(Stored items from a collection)
=== Section Start ===

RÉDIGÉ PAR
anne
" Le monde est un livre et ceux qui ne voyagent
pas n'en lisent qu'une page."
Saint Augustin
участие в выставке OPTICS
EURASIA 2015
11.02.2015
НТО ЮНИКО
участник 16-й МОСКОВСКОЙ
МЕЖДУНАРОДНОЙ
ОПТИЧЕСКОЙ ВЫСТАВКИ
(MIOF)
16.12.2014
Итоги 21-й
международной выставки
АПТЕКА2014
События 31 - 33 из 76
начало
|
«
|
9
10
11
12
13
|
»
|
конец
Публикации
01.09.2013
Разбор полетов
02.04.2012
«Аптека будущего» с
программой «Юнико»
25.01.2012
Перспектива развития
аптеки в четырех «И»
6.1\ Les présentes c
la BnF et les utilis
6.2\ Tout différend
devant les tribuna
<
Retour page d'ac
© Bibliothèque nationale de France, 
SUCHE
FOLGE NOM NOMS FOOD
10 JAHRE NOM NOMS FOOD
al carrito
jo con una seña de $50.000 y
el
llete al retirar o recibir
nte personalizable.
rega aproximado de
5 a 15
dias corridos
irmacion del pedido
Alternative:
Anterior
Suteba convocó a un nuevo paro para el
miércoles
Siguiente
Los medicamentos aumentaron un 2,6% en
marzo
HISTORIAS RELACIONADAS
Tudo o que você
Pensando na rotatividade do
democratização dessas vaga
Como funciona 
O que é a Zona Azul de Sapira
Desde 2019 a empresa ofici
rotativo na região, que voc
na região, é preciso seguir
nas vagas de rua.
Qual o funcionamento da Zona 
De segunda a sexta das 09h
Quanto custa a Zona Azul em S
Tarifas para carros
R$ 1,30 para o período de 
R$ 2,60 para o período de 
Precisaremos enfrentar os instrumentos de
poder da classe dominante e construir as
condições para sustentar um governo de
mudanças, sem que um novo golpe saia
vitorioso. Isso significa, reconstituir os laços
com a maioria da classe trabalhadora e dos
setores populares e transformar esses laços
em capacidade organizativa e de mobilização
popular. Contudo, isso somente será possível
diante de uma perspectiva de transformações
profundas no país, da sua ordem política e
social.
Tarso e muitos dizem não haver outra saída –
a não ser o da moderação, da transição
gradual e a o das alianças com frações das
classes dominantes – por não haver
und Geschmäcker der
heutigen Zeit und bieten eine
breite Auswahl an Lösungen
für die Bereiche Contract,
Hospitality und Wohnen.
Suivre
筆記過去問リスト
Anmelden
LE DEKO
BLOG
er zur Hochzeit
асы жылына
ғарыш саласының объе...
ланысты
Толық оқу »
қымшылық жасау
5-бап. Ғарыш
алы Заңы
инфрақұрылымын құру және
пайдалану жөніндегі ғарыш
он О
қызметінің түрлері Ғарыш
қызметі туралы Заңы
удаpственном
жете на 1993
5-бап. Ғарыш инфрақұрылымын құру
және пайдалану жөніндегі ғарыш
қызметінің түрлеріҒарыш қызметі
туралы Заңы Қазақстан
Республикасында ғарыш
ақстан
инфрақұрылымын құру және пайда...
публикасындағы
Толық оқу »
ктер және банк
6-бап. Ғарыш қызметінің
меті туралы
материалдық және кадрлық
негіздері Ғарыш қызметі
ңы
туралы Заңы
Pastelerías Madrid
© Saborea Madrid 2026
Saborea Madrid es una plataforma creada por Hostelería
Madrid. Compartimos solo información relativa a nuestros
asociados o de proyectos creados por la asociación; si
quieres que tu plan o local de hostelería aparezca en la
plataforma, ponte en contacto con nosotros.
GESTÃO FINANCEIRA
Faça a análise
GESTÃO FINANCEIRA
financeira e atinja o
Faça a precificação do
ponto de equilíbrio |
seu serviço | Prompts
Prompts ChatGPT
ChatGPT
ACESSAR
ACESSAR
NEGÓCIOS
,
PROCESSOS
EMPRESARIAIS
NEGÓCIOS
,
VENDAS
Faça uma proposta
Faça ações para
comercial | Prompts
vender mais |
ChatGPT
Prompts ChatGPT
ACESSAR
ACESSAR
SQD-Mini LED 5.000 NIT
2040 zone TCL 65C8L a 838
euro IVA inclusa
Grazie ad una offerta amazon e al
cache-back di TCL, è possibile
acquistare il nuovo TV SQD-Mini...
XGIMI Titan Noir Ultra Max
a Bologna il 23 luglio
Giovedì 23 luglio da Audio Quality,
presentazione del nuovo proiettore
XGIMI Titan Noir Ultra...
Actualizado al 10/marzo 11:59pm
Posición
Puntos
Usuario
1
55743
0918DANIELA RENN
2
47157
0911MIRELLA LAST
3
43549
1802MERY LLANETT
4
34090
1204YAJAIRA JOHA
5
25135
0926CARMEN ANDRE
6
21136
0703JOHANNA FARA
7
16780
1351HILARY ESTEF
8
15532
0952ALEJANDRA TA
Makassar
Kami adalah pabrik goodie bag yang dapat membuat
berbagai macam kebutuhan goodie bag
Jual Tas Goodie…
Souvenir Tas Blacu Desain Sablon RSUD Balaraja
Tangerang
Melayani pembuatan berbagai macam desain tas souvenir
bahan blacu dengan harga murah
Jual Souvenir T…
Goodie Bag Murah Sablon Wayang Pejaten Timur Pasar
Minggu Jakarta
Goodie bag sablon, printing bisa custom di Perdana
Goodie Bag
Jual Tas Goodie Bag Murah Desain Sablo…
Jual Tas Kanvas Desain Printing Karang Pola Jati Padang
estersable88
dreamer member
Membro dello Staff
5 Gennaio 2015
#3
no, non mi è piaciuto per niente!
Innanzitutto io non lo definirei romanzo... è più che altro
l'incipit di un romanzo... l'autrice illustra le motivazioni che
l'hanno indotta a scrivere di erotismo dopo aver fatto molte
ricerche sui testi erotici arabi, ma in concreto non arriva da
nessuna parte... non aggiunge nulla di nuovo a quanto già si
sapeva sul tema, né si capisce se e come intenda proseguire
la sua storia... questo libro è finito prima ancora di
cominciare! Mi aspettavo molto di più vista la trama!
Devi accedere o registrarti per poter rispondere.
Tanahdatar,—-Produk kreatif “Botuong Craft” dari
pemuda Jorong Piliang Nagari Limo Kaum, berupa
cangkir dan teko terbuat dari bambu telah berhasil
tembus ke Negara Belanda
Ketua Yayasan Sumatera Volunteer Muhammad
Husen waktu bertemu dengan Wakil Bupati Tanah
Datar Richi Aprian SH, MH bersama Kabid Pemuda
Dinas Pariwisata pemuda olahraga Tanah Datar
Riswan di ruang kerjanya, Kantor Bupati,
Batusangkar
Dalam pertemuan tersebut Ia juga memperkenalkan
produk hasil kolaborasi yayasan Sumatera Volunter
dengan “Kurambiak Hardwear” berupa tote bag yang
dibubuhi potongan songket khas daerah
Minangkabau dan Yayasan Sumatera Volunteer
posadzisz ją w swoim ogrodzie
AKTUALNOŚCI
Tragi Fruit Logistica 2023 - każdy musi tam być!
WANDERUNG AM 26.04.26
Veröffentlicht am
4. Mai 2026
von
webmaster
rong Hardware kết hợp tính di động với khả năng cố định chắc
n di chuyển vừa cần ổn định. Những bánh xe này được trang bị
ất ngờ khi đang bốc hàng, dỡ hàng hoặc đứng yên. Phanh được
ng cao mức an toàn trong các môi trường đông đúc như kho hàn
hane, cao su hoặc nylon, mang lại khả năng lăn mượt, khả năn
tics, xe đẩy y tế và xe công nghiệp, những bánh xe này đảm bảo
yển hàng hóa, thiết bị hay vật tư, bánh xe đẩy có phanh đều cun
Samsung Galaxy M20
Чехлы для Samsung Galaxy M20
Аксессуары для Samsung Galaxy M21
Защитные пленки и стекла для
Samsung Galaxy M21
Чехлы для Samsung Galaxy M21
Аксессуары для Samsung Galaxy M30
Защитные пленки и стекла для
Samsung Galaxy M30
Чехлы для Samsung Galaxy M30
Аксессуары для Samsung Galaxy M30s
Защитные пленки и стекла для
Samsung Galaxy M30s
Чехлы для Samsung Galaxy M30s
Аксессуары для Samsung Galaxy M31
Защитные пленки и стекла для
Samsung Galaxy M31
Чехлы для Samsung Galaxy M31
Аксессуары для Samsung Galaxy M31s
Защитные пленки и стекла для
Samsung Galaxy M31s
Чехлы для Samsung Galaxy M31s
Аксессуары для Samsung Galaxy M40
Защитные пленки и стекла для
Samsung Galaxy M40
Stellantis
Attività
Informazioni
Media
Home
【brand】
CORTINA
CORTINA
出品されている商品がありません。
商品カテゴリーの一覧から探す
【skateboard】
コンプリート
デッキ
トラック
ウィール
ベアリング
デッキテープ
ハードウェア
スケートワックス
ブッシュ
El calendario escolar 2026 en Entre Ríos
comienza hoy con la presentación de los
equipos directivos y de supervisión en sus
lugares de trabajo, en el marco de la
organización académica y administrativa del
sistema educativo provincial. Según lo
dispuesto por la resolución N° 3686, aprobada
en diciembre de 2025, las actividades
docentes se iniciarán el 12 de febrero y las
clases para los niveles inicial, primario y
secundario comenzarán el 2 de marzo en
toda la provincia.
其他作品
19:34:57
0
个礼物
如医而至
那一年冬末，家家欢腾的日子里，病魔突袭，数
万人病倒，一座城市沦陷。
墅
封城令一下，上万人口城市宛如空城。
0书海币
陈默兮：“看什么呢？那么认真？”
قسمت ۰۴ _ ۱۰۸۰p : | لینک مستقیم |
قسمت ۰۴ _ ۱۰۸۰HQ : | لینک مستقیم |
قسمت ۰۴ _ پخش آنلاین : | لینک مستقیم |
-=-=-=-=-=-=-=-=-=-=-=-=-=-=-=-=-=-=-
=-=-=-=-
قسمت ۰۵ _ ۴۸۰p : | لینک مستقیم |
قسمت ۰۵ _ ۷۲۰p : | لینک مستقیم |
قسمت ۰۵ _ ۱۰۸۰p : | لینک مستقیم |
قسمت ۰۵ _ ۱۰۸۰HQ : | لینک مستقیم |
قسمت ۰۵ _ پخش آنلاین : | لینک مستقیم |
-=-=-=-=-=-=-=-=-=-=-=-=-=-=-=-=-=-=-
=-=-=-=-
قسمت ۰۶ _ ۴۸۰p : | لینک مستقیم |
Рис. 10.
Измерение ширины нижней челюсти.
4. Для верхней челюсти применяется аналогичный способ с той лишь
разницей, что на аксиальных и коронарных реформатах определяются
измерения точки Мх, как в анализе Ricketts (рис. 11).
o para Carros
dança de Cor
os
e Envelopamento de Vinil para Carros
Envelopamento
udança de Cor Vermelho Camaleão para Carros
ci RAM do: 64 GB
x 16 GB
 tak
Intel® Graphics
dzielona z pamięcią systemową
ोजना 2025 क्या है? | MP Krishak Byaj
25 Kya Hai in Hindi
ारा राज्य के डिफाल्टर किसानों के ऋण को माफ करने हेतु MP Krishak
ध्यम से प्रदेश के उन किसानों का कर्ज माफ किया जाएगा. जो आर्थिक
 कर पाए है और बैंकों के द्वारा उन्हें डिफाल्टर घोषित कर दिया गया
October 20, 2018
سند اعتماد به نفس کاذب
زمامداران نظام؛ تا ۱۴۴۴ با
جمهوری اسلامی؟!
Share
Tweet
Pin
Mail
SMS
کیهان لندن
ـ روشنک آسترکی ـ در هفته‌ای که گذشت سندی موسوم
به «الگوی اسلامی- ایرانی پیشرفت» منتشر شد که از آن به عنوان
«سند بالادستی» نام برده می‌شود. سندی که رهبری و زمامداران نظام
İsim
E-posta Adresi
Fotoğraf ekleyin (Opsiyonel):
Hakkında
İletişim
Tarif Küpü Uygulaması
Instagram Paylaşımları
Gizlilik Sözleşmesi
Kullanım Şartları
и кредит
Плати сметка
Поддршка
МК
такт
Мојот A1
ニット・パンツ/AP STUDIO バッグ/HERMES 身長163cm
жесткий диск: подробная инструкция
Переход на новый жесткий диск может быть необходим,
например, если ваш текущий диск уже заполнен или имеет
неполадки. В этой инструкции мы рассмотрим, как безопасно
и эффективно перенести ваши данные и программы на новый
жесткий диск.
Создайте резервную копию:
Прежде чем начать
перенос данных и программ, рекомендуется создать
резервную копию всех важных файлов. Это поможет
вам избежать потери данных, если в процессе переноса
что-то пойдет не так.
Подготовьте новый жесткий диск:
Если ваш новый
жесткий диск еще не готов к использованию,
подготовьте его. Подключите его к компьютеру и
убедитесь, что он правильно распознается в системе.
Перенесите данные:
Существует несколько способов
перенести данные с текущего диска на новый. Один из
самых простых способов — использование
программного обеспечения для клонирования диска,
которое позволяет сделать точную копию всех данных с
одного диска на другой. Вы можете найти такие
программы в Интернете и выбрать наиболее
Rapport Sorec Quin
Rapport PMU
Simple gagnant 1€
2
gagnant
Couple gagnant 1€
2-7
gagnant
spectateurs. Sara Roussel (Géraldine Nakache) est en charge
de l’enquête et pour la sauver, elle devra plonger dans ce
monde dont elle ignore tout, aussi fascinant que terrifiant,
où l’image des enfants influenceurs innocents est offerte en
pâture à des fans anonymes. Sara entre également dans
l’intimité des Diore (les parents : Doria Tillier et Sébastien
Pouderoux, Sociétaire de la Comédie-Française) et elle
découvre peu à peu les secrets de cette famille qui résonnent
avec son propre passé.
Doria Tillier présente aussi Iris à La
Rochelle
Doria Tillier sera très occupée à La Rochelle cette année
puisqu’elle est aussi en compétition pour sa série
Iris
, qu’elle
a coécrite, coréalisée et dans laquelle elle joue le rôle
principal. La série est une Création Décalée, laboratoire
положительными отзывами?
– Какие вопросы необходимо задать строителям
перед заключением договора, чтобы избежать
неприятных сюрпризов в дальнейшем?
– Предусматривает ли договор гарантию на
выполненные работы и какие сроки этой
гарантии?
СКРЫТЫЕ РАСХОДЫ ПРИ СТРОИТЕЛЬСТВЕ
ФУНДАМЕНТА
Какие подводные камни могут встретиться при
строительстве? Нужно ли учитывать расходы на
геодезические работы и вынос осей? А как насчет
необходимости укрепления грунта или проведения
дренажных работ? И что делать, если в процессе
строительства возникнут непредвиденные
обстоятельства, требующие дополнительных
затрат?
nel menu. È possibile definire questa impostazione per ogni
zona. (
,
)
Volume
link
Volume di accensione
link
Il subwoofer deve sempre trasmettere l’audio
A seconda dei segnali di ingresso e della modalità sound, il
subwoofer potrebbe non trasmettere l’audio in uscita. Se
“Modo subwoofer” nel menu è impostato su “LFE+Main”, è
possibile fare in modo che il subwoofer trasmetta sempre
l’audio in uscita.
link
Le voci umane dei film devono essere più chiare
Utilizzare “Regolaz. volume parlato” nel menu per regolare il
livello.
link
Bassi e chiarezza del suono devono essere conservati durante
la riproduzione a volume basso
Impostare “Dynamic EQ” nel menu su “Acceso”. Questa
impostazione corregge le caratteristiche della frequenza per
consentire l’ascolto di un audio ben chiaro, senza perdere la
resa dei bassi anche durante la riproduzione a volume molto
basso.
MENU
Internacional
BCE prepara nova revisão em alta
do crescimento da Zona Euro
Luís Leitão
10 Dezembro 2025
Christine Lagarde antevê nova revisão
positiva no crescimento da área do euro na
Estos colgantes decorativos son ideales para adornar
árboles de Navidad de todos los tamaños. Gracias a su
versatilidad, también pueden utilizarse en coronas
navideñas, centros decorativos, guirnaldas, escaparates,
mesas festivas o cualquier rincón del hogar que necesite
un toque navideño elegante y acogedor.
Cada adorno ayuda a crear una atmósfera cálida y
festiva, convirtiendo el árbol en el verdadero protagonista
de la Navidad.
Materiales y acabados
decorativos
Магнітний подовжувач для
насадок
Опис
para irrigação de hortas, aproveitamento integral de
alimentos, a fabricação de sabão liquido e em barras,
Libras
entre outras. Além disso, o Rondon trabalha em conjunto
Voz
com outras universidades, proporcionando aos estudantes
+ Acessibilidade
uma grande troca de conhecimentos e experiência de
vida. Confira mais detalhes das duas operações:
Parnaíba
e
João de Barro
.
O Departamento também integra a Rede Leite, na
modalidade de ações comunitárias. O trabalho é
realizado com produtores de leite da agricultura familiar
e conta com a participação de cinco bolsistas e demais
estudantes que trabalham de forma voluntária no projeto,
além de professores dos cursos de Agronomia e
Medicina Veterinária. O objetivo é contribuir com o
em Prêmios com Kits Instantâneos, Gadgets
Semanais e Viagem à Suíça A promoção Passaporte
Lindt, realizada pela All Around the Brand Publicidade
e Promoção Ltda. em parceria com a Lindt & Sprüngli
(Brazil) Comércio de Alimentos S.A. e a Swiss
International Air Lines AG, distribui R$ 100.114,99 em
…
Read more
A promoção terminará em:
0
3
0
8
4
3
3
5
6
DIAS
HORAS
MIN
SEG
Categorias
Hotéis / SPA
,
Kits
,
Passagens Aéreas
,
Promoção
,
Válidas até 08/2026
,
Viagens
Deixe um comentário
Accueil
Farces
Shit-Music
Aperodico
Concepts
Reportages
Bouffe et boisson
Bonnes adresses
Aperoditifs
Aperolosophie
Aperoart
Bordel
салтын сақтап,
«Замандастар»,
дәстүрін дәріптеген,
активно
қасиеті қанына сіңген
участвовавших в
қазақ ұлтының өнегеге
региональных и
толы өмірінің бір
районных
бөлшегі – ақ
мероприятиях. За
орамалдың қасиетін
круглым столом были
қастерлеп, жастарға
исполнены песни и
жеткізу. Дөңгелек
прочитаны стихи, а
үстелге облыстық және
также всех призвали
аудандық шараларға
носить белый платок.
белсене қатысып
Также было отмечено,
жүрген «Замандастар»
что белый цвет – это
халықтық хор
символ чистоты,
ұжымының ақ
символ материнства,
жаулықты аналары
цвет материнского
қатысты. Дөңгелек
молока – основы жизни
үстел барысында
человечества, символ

=== Section End ===

▶ TO DO
The word "nova" appears on some lines of the data above; say how many such lines there are, with nothing else.

▶ YOUR RESPONSE
2